Extracted data entries:
⁂

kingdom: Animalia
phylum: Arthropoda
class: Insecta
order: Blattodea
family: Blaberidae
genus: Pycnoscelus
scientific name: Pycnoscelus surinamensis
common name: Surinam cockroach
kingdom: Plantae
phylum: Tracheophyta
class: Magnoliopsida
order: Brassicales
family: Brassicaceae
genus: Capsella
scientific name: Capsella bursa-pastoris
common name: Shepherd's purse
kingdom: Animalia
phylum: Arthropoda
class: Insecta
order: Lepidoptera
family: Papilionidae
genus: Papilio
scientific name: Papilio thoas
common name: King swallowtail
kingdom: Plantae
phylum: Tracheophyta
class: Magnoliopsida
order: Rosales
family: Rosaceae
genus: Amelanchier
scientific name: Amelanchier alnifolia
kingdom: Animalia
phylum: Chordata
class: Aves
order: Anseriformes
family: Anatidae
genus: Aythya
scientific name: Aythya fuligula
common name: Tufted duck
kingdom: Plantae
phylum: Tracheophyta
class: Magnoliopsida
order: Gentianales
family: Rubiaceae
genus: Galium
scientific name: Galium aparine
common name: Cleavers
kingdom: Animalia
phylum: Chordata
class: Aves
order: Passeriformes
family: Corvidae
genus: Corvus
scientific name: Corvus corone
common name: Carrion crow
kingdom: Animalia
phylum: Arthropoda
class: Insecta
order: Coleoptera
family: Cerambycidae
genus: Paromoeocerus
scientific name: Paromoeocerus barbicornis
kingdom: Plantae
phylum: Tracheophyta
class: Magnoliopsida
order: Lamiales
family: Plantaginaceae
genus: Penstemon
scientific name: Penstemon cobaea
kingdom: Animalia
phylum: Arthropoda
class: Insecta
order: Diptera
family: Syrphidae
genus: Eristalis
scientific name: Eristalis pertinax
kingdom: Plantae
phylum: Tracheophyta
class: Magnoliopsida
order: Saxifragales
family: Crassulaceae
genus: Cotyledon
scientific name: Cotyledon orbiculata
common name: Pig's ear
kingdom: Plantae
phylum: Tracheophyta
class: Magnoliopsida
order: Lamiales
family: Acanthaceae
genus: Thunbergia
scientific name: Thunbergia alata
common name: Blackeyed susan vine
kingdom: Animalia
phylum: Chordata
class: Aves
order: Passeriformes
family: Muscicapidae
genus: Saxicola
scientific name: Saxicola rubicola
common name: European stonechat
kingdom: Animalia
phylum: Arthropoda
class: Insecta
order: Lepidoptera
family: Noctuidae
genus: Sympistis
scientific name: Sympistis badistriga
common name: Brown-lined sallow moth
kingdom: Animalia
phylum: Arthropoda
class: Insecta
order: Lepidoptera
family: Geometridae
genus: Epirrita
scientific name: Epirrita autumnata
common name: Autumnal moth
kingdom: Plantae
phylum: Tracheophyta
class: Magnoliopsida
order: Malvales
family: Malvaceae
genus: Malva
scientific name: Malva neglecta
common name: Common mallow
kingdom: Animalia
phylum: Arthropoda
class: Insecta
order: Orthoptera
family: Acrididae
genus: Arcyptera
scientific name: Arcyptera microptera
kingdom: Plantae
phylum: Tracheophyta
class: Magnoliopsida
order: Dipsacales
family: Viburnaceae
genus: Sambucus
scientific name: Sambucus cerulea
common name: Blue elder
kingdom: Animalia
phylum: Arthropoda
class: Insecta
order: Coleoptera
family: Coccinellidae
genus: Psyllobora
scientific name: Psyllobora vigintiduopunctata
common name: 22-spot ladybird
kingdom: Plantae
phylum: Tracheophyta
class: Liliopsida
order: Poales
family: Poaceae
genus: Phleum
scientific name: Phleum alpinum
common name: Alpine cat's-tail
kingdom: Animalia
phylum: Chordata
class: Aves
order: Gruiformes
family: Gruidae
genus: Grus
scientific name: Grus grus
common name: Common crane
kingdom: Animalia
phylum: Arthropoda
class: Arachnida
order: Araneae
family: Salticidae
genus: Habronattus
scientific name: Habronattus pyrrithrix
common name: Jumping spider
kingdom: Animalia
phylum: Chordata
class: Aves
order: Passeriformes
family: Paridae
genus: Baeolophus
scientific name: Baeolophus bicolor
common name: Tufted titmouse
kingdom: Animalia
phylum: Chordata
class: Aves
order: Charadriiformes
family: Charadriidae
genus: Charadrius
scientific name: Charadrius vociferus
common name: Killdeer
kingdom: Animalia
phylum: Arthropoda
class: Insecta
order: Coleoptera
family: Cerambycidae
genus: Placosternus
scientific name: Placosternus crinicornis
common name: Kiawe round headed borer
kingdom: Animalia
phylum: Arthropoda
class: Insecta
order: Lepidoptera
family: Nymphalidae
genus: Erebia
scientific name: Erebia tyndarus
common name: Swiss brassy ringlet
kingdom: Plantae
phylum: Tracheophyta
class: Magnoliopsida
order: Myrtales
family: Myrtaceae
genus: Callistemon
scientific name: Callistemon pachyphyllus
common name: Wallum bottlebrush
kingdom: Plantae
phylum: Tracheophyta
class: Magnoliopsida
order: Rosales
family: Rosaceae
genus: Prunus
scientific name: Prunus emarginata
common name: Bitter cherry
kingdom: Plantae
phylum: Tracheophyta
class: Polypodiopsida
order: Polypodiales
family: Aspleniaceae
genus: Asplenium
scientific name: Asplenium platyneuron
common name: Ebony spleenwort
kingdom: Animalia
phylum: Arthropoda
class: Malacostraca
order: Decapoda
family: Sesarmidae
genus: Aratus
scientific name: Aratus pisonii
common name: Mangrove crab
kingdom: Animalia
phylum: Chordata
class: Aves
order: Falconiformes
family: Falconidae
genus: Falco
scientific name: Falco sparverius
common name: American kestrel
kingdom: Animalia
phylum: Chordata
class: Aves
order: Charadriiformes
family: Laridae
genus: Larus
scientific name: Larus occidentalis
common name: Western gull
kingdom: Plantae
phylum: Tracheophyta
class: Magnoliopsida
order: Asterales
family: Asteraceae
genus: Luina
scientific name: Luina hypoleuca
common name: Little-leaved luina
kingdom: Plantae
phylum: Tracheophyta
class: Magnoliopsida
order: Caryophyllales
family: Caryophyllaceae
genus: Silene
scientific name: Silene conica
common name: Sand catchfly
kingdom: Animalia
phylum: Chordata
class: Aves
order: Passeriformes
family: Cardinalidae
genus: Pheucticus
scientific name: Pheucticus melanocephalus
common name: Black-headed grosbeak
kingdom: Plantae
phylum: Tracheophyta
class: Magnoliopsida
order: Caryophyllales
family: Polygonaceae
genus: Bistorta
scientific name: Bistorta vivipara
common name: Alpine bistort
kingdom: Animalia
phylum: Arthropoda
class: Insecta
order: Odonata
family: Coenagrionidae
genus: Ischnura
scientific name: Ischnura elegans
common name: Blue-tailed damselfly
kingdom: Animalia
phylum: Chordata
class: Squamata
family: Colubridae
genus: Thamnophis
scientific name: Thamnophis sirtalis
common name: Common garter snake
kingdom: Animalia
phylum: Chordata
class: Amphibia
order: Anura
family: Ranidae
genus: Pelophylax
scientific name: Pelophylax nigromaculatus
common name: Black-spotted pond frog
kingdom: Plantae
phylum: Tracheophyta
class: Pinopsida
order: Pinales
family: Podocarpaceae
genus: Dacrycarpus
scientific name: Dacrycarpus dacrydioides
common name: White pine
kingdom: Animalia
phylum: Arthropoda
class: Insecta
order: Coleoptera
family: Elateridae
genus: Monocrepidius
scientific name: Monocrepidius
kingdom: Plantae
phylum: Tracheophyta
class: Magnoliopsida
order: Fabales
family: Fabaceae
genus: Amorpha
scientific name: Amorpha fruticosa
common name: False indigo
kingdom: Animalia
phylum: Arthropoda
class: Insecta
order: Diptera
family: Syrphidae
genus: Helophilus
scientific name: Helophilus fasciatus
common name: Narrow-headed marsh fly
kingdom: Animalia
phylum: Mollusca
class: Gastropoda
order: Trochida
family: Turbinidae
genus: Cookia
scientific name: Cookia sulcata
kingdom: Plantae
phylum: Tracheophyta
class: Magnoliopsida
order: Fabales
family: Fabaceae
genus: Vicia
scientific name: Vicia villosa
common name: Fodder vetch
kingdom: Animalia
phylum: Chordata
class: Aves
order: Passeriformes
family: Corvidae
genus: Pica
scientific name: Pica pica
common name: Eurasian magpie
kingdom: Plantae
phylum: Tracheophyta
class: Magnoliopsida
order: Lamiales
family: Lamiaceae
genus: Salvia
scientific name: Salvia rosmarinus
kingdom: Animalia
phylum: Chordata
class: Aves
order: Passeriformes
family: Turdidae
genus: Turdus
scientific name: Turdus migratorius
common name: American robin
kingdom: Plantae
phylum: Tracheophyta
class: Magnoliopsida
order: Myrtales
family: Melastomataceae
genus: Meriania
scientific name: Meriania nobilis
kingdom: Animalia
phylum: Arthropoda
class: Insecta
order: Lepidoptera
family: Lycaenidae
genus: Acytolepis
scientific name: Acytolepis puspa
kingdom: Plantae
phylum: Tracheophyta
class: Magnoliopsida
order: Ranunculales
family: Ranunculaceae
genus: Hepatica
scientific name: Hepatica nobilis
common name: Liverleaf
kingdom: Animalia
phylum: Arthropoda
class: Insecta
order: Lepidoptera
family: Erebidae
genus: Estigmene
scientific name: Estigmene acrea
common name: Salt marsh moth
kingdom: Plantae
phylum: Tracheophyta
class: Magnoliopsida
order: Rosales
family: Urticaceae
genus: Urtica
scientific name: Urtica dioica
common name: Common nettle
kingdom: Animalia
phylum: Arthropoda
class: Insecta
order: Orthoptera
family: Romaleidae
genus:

⁂

Work to complete: Copy the lines of the data above, from the line with "scientific name: Paromoeocerus barbicornis" up to and including the line with "genus: Eristalis".

Task response:
scientific name: Paromoeocerus barbicornis
kingdom: Plantae
phylum: Tracheophyta
class: Magnoliopsida
order: Lamiales
family: Plantaginaceae
genus: Penstemon
scientific name: Penstemon cobaea
kingdom: Animalia
phylum: Arthropoda
class: Insecta
order: Diptera
family: Syrphidae
genus: Eristalis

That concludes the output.